La résolution du problème exigeant l'utilisation de bioxyde de carbone comme agent d'affinage, il était évident également d'utiliser le même composé lors de l'opération de balayage pour des raisons de rentabilité du procédé.
15. La requérante voit un signe de l'existence d'une activité inventive dans le fait que le procédé selon la demande ait échappé à l'industrie de l'acier bien qu'il apportât une contribution importante du point de vue économique à la résolution des problèmes de pollution dans ce secteur. La Chambre est d'avis que, à côté de l'appréciation de l'activité inventive d'un point de vue objectif - comme exposé sous 4 - un simple examen des indices de l'existence d'une activité inventive ne remplace pas l'appréciation technique, selon l'article 56 de la CBE, que porte l'homme du métier sur l'invention par rapport à l'état de la technique. S'il existe de tels indices, l'activité inventive peut se dégager d'une vue d'ensemble de l'état de la technique, compte dûment tenu de tous les faits déterminants, sans qu'on puisse en conclure pour autant avec certitude que l'activité inventive en découle normalement. L'effet technique important que fait valoir la requérante ne fournit donc aucun indice de la présence d'une activité inventive, car loin d'être inattendu pour l'homme du métier, il découlait au contraire à l'évidence des données du problème.

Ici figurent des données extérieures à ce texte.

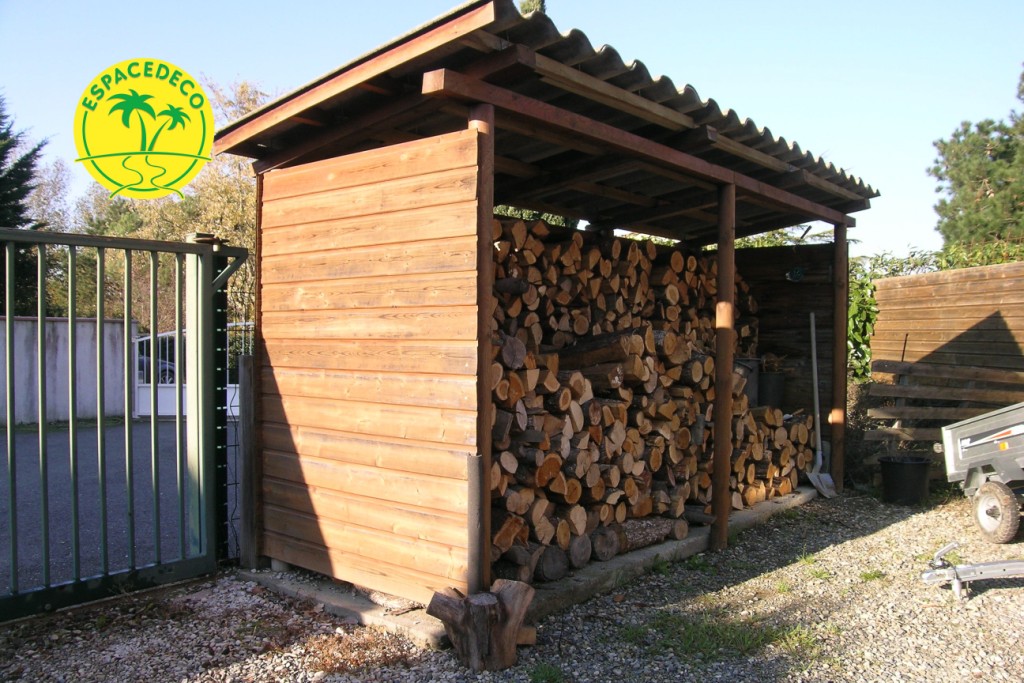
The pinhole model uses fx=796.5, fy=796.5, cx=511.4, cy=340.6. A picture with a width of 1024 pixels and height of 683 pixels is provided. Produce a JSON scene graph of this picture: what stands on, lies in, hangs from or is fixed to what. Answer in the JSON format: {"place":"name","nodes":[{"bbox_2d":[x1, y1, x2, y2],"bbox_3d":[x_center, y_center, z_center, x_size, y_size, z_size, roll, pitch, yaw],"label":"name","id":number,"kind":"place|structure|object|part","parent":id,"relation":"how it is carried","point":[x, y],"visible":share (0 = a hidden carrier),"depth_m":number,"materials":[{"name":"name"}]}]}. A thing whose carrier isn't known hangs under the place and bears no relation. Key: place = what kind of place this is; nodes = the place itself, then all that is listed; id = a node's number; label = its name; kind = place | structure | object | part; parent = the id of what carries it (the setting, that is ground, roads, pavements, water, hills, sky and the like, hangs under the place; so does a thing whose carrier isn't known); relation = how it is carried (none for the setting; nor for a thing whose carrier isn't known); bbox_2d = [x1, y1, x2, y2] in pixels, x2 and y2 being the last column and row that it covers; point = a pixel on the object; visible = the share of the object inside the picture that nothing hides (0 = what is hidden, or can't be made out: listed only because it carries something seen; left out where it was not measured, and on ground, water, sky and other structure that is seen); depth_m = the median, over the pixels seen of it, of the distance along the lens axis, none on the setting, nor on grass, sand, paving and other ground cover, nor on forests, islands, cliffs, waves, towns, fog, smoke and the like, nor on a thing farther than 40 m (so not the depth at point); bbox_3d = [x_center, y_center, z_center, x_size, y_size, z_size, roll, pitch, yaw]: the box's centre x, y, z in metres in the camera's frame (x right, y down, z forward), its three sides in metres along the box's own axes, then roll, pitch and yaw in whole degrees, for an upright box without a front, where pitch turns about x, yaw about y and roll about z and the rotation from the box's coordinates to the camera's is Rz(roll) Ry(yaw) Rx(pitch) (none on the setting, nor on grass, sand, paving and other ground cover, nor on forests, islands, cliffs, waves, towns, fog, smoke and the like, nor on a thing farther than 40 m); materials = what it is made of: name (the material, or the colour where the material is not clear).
{"place":"outdoors","nodes":[
{"label":"outdoors","id":0,"kind":"place"},
{"bbox_2d":[0,315,131,426],"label":"concrete wall","id":1,"kind":"structure","parent":0,"point":[17,339],"depth_m":12.42,"materials":[{"name":"grey concrete"}]},
{"bbox_2d":[0,419,234,595],"label":"asphalt road","id":2,"kind":"structure","parent":0,"point":[59,435],"materials":[{"name":"grey asphalt"}]},
{"bbox_2d":[134,324,243,419],"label":"white gate","id":3,"kind":"structure","parent":2,"relation":"on","point":[163,385],"depth_m":13.23,"materials":[{"name":"white metal"}]},
{"bbox_2d":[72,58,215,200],"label":"logo","id":4,"kind":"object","parent":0,"point":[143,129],"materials":[{"name":"yellow"}]},
{"bbox_2d":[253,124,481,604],"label":"wooden wall","id":5,"kind":"structure","parent":0,"point":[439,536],"depth_m":4.05,"materials":[{"name":"brown wood"}]},
{"bbox_2d":[0,487,1023,682],"label":"gravel ground","id":6,"kind":"structure","parent":0,"point":[864,542],"materials":[{"name":"grey gravel"}]},
{"bbox_2d":[0,224,231,619],"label":"metal gate","id":7,"kind":"structure","parent":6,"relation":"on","point":[77,582],"depth_m":4.31,"materials":[{"name":"metal"}]},
{"bbox_2d":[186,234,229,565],"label":"gate post","id":8,"kind":"object","parent":6,"relation":"on","point":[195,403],"visible":0.65,"depth_m":4.77,"materials":[{"name":"green metal"}]},
{"bbox_2d":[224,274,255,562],"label":"wire fence","id":9,"kind":"object","parent":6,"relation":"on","point":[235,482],"visible":0.45,"depth_m":4.94,"materials":[{"name":"black metal"}]},
{"bbox_2d":[238,352,256,569],"bbox_3d":[-1.605,0.753,4.878,0.110,1.335,0.101,1,1,42],"label":"wooden post","id":10,"kind":"object","parent":6,"relation":"on","point":[249,359],"visible":0.86,"depth_m":4.83,"materials":[{"name":"wood"}]},
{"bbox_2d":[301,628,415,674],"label":"dry weeds","id":11,"kind":"object","parent":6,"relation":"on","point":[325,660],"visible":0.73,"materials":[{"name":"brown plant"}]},
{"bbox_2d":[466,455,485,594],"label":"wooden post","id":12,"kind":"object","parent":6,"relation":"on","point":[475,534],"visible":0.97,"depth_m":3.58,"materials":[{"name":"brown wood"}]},
{"bbox_2d":[428,580,535,668],"bbox_3d":[-0.123,1.233,3.478,0.457,0.318,0.369,0,1,-1],"label":"tree stump","id":13,"kind":"object","parent":6,"relation":"on","point":[473,644],"visible":0.99,"depth_m":3.40,"materials":[{"name":"brown wood"}]},
{"bbox_2d":[238,487,826,648],"bbox_3d":[0.646,1.350,5.708,1.977,0.123,4.766,1,1,42],"label":"concrete slab","id":14,"kind":"structure","parent":6,"relation":"on","point":[642,554],"depth_m":4.41,"materials":[{"name":"grey concrete"}]},
{"bbox_2d":[468,99,493,604],"bbox_3d":[-0.144,0.068,3.689,0.134,2.330,0.135,1,1,42],"label":"wooden post","id":15,"kind":"object","parent":14,"relation":"on","point":[483,245],"visible":0.76,"depth_m":3.65,"materials":[{"name":"brown wood"}]},
{"bbox_2d":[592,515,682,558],"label":"log","id":16,"kind":"object","parent":14,"relation":"on","point":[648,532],"visible":0.75,"depth_m":5.10,"materials":[{"name":"brown wood"}]},
{"bbox_2d":[487,213,809,583],"bbox_3d":[0.825,0.304,5.942,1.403,1.999,3.789,1,1,42],"label":"firewood stack","id":17,"kind":"object","parent":14,"relation":"on","point":[564,407],"visible":0.46,"depth_m":5.17,"materials":[{"name":"brown wood"}]},
{"bbox_2d":[711,181,735,548],"bbox_3d":[1.419,0.128,5.358,0.143,2.467,0.141,1,1,42],"label":"wooden post","id":18,"kind":"object","parent":14,"relation":"on","point":[720,413],"visible":0.99,"depth_m":5.32,"materials":[{"name":"brown wood"}]},
{"bbox_2d":[806,309,836,497],"bbox_3d":[2.796,0.577,7.281,0.268,1.654,0.634,0,1,-6],"label":"shovel","id":19,"kind":"object","parent":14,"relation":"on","point":[820,460],"visible":0.93,"depth_m":7.31,"materials":[{"name":"metal"}]},
{"bbox_2d":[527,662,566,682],"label":"grass tuft","id":20,"kind":"object","parent":6,"relation":"on","point":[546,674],"visible":0.93,"depth_m":3.35,"materials":[{"name":"green plant"}]},
{"bbox_2d":[622,610,819,661],"bbox_3d":[0.948,1.390,3.751,0.899,0.083,0.885,1,1,42],"label":"grass patch","id":21,"kind":"object","parent":6,"relation":"on","point":[704,644],"visible":0.61,"depth_m":3.75,"materials":[{"name":"green plant"}]},
{"bbox_2d":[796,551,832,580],"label":"grass tuft","id":22,"kind":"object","parent":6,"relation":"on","point":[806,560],"visible":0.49,"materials":[{"name":"green plant"}]},
{"bbox_2d":[830,221,848,491],"bbox_3d":[2.999,0.136,7.287,0.144,2.448,0.141,1,1,42],"label":"wooden post","id":23,"kind":"object","parent":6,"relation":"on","point":[842,241],"visible":0.9,"depth_m":7.25,"materials":[{"name":"brown wood"}]},
{"bbox_2d":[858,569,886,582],"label":"grass tuft","id":24,"kind":"object","parent":6,"relation":"on","point":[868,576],"visible":0.63,"depth_m":4.69,"materials":[{"name":"green plant"}]},
{"bbox_2d":[879,455,930,505],"bbox_3d":[3.382,1.203,6.878,0.398,0.356,0.403,1,1,42],"label":"black bucket","id":25,"kind":"object","parent":6,"relation":"on","point":[920,470],"visible":0.98,"depth_m":6.71,"materials":[{"name":"black plastic"}]},
{"bbox_2d":[920,541,1023,598],"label":"trailer hitch","id":26,"kind":"object","parent":6,"relation":"on","point":[948,572],"visible":1,"depth_m":4.45,"materials":[{"name":"metal"}]},
{"bbox_2d":[940,401,1023,543],"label":"trailer","id":27,"kind":"object","parent":6,"relation":"on","point":[958,443],"visible":1,"depth_m":5.74,"materials":[{"name":"grey metal"}]},
{"label":"wheel","id":28,"kind":"part","parent":27,"relation":"part of","materials":[{"name":"rubber"}]},
{"bbox_2d":[0,0,1023,260],"label":"sky","id":29,"kind":"structure","parent":0,"point":[866,172],"materials":[{"name":"blue"}]},
{"bbox_2d":[209,1,872,623],"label":"wooden shed","id":30,"kind":"structure","parent":0,"point":[704,164],"depth_m":4.49,"materials":[{"name":"brown wood"}]},
{"bbox_2d":[734,358,759,405],"bbox_3d":[2.009,0.375,7.114,0.351,0.458,0.377,1,1,42],"label":"bucket","id":31,"kind":"object","parent":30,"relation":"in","point":[752,395],"visible":0.45,"depth_m":6.97,"materials":[{"name":"grey"}]},
{"bbox_2d":[758,371,786,408],"bbox_3d":[2.411,0.486,7.481,0.301,0.369,0.311,1,1,42],"label":"bucket","id":32,"kind":"object","parent":30,"relation":"in","point":[772,389],"visible":0.79,"depth_m":7.34,"materials":[{"name":"black"}]},
{"bbox_2d":[785,266,805,281],"bbox_3d":[2.680,-0.625,7.528,0.179,0.150,0.171,1,1,42],"label":"wall lamp","id":33,"kind":"object","parent":30,"relation":"attached to","point":[796,271],"visible":0.96,"depth_m":7.49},
{"label":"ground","id":34,"kind":"structure","parent":0},
{"bbox_2d":[0,94,47,312],"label":"conifer tree","id":35,"kind":"object","parent":34,"relation":"on","point":[35,150],"visible":0.56,"depth_m":17.20,"materials":[{"name":"green plant"}]},
{"bbox_2d":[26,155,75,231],"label":"tree","id":36,"kind":"object","parent":34,"relation":"on","point":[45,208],"visible":0.37,"depth_m":26.20,"materials":[{"name":"plant"}]},
{"bbox_2d":[137,338,176,383],"bbox_3d":[-9.996,0.638,19.977,3.456,1.494,1.861,0,1,-28],"label":"car","id":37,"kind":"object","parent":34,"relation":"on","point":[143,361],"visible":0.16,"depth_m":19.79,"materials":[{"name":"metal"}]},
{"bbox_2d":[62,71,266,331],"bbox_3d":[-7.929,-2.407,20.360,7.082,8.308,6.787,1,1,42],"label":"tree","id":38,"kind":"object","parent":34,"relation":"on","point":[229,192],"visible":0.31,"depth_m":18.90,"materials":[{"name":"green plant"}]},
{"bbox_2d":[517,0,545,15],"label":"tree","id":39,"kind":"object","parent":34,"relation":"on","point":[538,2],"visible":0.04,"depth_m":14.55,"materials":[{"name":"plant"}]},
{"bbox_2d":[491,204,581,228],"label":"shrub","id":40,"kind":"object","parent":34,"relation":"on","point":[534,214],"visible":0.08,"depth_m":11.75,"materials":[{"name":"green plant"}]},
{"bbox_2d":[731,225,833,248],"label":"shrub","id":41,"kind":"object","parent":34,"relation":"on","point":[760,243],"visible":0.11,"depth_m":12.48,"materials":[{"name":"green plant"}]},
{"bbox_2d":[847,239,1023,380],"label":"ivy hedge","id":42,"kind":"object","parent":34,"relation":"on","point":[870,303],"visible":0.24,"depth_m":9.88,"materials":[{"name":"green plant"}]},
{"bbox_2d":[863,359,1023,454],"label":"wooden planks","id":43,"kind":"object","parent":34,"relation":"on","point":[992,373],"visible":0.77,"depth_m":7.44,"materials":[{"name":"brown wood"}]},
{"bbox_2d":[868,260,1023,461],"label":"wooden fence","id":44,"kind":"object","parent":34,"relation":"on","point":[978,269],"visible":0.74,"depth_m":7.93,"materials":[{"name":"brown wood"}]},
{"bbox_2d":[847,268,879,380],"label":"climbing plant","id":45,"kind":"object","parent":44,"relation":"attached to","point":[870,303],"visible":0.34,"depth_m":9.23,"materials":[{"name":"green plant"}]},
{"bbox_2d":[929,64,1023,253],"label":"pine tree","id":46,"kind":"object","parent":34,"relation":"on","point":[1020,208],"visible":0.85,"depth_m":16.70,"materials":[{"name":"green plant"}]}
]}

16. Le fait que le procédé selon la demande ait échappé à l'industrie de l'acier paraît compréhensible lorsqu'on se demande si un besoin urgent s'est fait sentir en ce qui concerne ce procédé et, dans l'affirmative, à quel moment. La requérante a elle-même exposé que le procédé de soufflage d'oxygène, tel qu'il avait été introduit 30 ans auparavant dans la technique, était rationnel et attractif d'un point de vue économique mais que, du fait de la mise en place et surtout du renforcement des lois sur l'environnement ces dernières années, les coûts d'investissement pour des installations de dépoussiérage et de filtration s'étaient accrus d'environ 25, ce qui a entraîné un renchérissement de l'acier de 5 à 10 DM/t. Cela montre, selon la Chambre, que pendant toute une longue période il n'y avait pas de raison de s'écarter du procédé de soufflage à l'oxygène qui avait été introduit avec succès et fonctionnait en outre avec des appareils coûteux ayant une longue durée de vie, et que le besoin concernant le procédé de la requérante, qui respecte l'environnement conformément à la tendance actuelle, s'est fait sentir assez peu de temps avant la date de priorité de la présente demande. Un procédé qui a été conçu en vue de satisfaire un besoin apparu assez peu de temps avant la date de priorité revendiquée pour la demande ne peut pas être considéré comme impliquant une activité inventive dès lors que ce besoin pouvait être immédiatement satisfait par la combinaison évidente d'enseignements tirés de l'état de la technique.
17. Ces considérations ne s'appliquent pas seulement à la revendication 1, mais aussi aux sous-revendications 2 à 7. Celles-ci se réfèrent à la revendication principale et ne constituent que des formes préférées de réalisation du procédé selon la revendication 1: elle ne sont donc pas non plus admissibles.
18. ... la Chambre considère le recours comme non fondé.
DISPOSITIF
Par ces motifs, il est statué comme suit:
Le recours dirigé contre la décision de la Division d'examen de l'Office européen des brevets en date du 17 février 1981 est rejeté.